Problem details –
Please repeat exactly the lines below from the one containing "58 352 1.33" down to the one containing "575 199 1.40", both included, and nothing else.

The data –

************

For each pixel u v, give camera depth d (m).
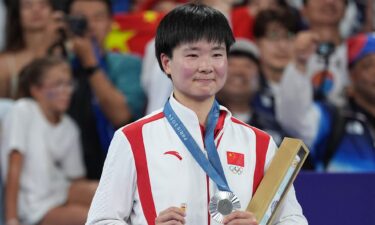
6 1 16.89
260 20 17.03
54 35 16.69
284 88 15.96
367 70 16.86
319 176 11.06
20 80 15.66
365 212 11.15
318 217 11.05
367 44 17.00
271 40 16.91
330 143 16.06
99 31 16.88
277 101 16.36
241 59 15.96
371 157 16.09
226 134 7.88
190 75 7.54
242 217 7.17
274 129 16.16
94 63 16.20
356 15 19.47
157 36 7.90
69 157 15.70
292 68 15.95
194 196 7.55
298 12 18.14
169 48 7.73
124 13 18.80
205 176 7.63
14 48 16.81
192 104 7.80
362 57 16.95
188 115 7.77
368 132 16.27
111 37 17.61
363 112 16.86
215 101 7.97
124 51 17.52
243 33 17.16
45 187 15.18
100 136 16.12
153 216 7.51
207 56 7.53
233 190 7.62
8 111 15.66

************

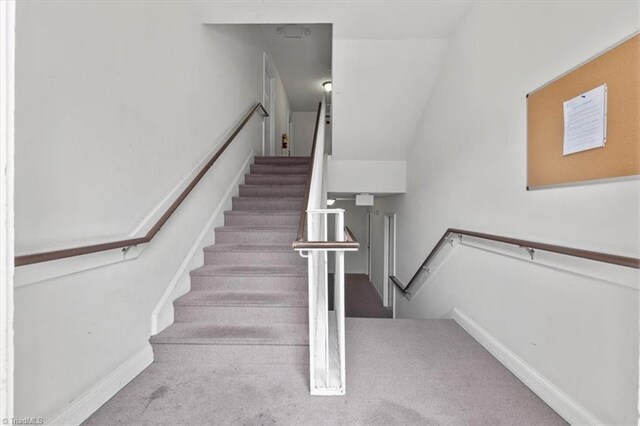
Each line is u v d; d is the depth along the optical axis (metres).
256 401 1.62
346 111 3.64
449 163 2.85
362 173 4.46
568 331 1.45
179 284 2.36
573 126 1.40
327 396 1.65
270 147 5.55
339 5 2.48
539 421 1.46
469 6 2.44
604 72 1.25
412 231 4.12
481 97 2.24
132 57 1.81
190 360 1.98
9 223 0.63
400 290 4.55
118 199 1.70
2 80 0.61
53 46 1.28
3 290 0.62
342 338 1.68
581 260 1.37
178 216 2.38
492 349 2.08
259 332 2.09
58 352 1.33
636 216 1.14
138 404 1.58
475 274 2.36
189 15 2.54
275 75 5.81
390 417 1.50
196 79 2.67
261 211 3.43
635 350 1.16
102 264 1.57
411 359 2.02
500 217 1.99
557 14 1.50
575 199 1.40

************

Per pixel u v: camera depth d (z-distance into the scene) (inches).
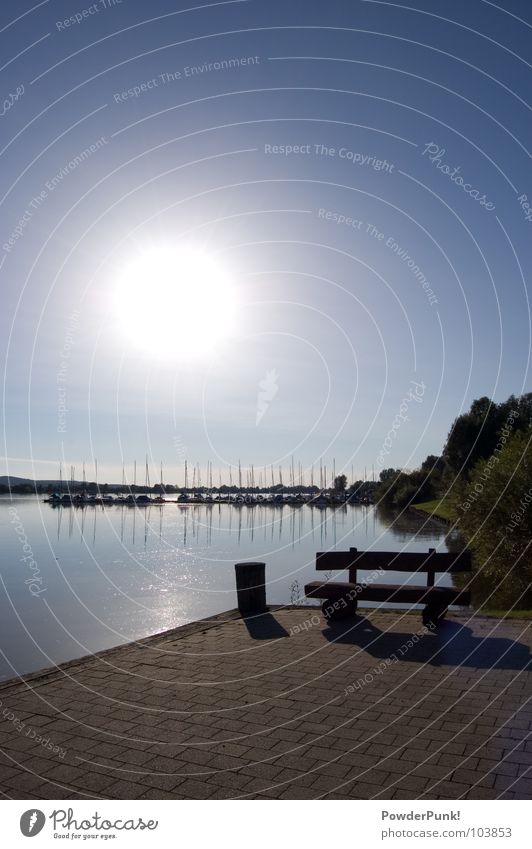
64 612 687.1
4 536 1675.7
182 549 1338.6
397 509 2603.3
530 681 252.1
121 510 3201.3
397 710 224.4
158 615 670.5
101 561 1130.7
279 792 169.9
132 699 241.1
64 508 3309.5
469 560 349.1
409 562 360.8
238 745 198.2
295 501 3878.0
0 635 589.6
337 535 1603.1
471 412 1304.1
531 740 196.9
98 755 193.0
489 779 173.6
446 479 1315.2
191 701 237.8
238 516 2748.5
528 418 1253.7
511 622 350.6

************

Problem solution –
58 352 1.33
636 216 1.14
138 404 1.58
475 274 2.36
189 15 2.54
275 75 5.81
390 417 1.50
196 79 2.67
261 211 3.43
635 350 1.16
102 264 1.57
411 359 2.02
500 217 1.99
557 14 1.50
575 199 1.40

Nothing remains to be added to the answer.